Tuesday, 23 September 2008 12:20 pm

Count me in the ranks of Spring freeloaders. I've not paid a dime for anything Spring provides. I never intended "freeloader" to be taken in such a negative tone, but in hindsight, I can see how I should've known that it would be taken that way.

The point is, that the Spring Community is made up of two categories of people: Those who pay for Spring support and services and those who do not. Those who pay should expect (and even demand) the binary builds. Those who do not pay may expect them, but there is no entitlement implied.

I'll admit that I'm not thrilled about this change in direction. But in the end, it doesn't impact me much, as I frequently build Spring from the trunk. I eagerly await binary builds with my desired fixes in them, but I have no expectations that they'll be available immediately.

In my opinion, there are two things that SpringSource could offer that would iron our my only concerns with the new policy: (1) tag the releases in SVN/CVS to make it easier for everyone to build. However, if they were to do that, nobody should assume any level of support or guarantees as to the quality of the code behind the tag. (2) If, after three months, I contribute a fix back to Spring that ends up in a maintenance release, then I should be given a free download of the first maintenance build that my fix goes into. This would encourage the community to give back.

In any event, you make some valid points. I'm not sure that I agree that they're as serious as you make them out to be, but I'll agree that they're valid. And again, it wasn't my intention to paint the entire Spring community as freeloaders in a negative sense. I just grow very weary of a large percentage of the populace (both in software and in general) believing that they are entitled to something that they did not pay for.

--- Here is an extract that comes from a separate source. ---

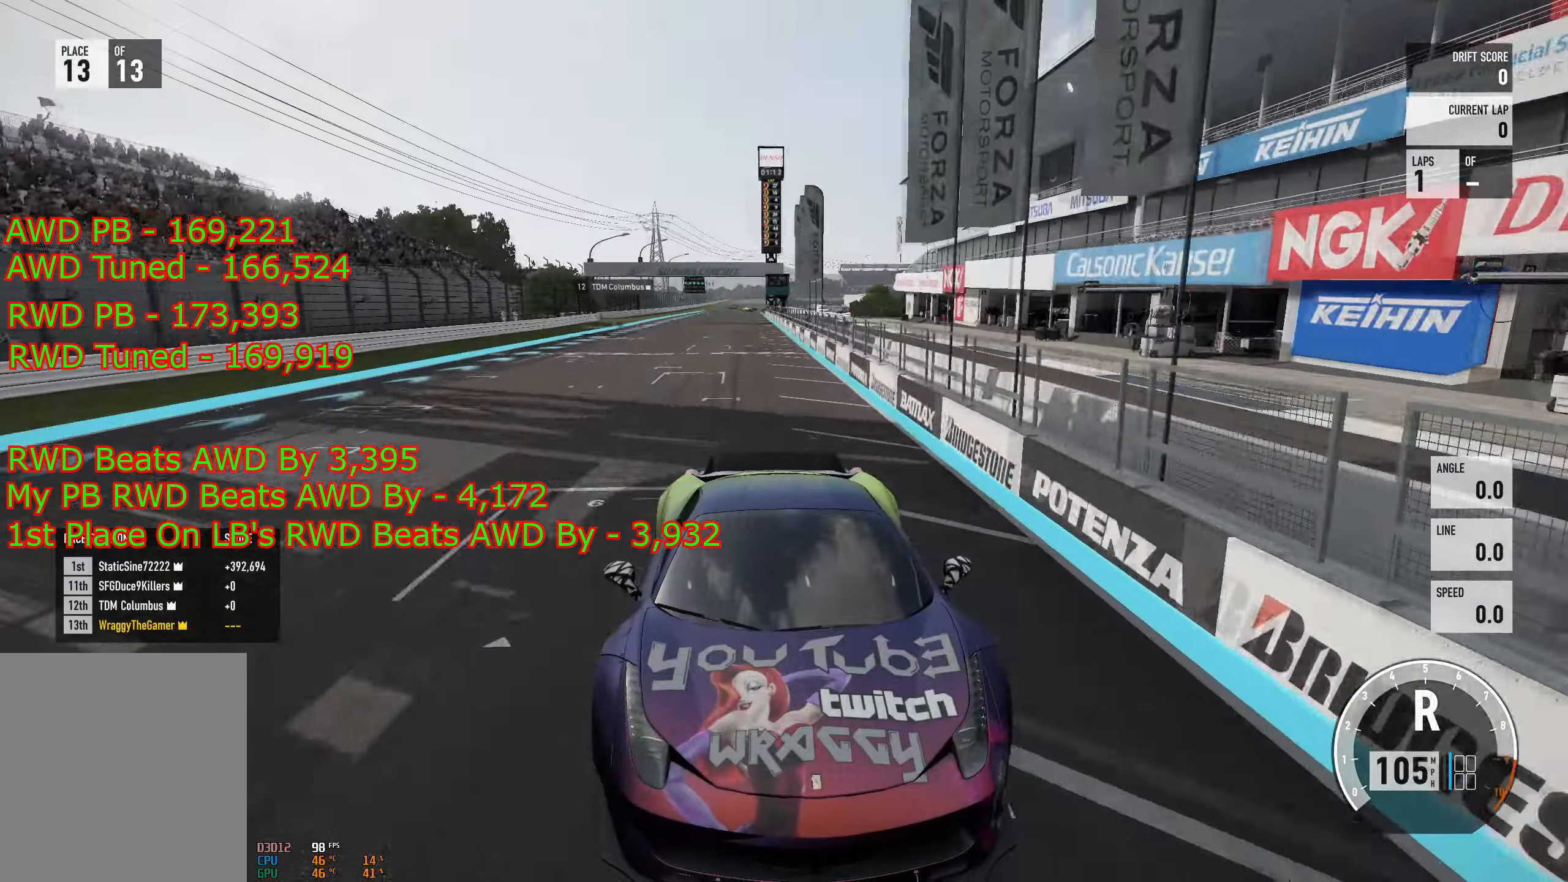
{"buttons": [], "left_stick": "center", "right_stick": "down"}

2. Chris Richardson left...
Tuesday, 23 September 2008 12:36 pm :: http://chris-richardson.blog-city.com/

I'd certainly be happier with svn tagging of releases.

The question of what to expect from open-source software is an interesting one. There is a lot of freely available software: JDK, Ecliise, countless libraries and tools. All of them have become successful because they provide quality software and a steady stream of binary releases. But what should a user expect? Nothing?

More generally, should open-sourcing software simply be viewed as a tactic to gain a dominant market share. And, then once that goal has been accomplished should the vendor then demand payment for what was previously available for free? Would that be a better mindset for a consumer of open source software to have?


3. Markus left...
Wednesday, 24 September 2008 1:43 am

If you are not using Spring MVC and if you stayed away from annotations (plain POJOs is not a bad idea....), how easy would it be to move to something like Guice?

I see a huge market for migrations guides from Spring to Guice or plain JEE.


4. Daniel Fernández left...
Wednesday, 24 September 2008 12:28 pm

That's the broken concept: fair play.

The problem here is not whether they "can" do it (of course they can!) or whether the conditions in which we the "freeloaders" are left are enough good or bad with those three months of maintenance releases...

...the problem here is crossing a line. Offering value-added services is great, but taking something away from the community which raised you where you are now, whatever it is what you take... that is a line being crossed. Doing something like this shows the community something: SpringSource's priorities. And guess what? Community isn't in first place.

They now need to grow, they need money (as all companies do), and so they come with this 3-month restriction. Ok, but... what if tomorrow they need MORE money? Will it be 1 month? Will it be no binaries at all? Why not? How can we be SURE it won't?

Many of us have "married" an important part of our careers to some technologies, and Spring is one of them. This is, sadly, a crisis.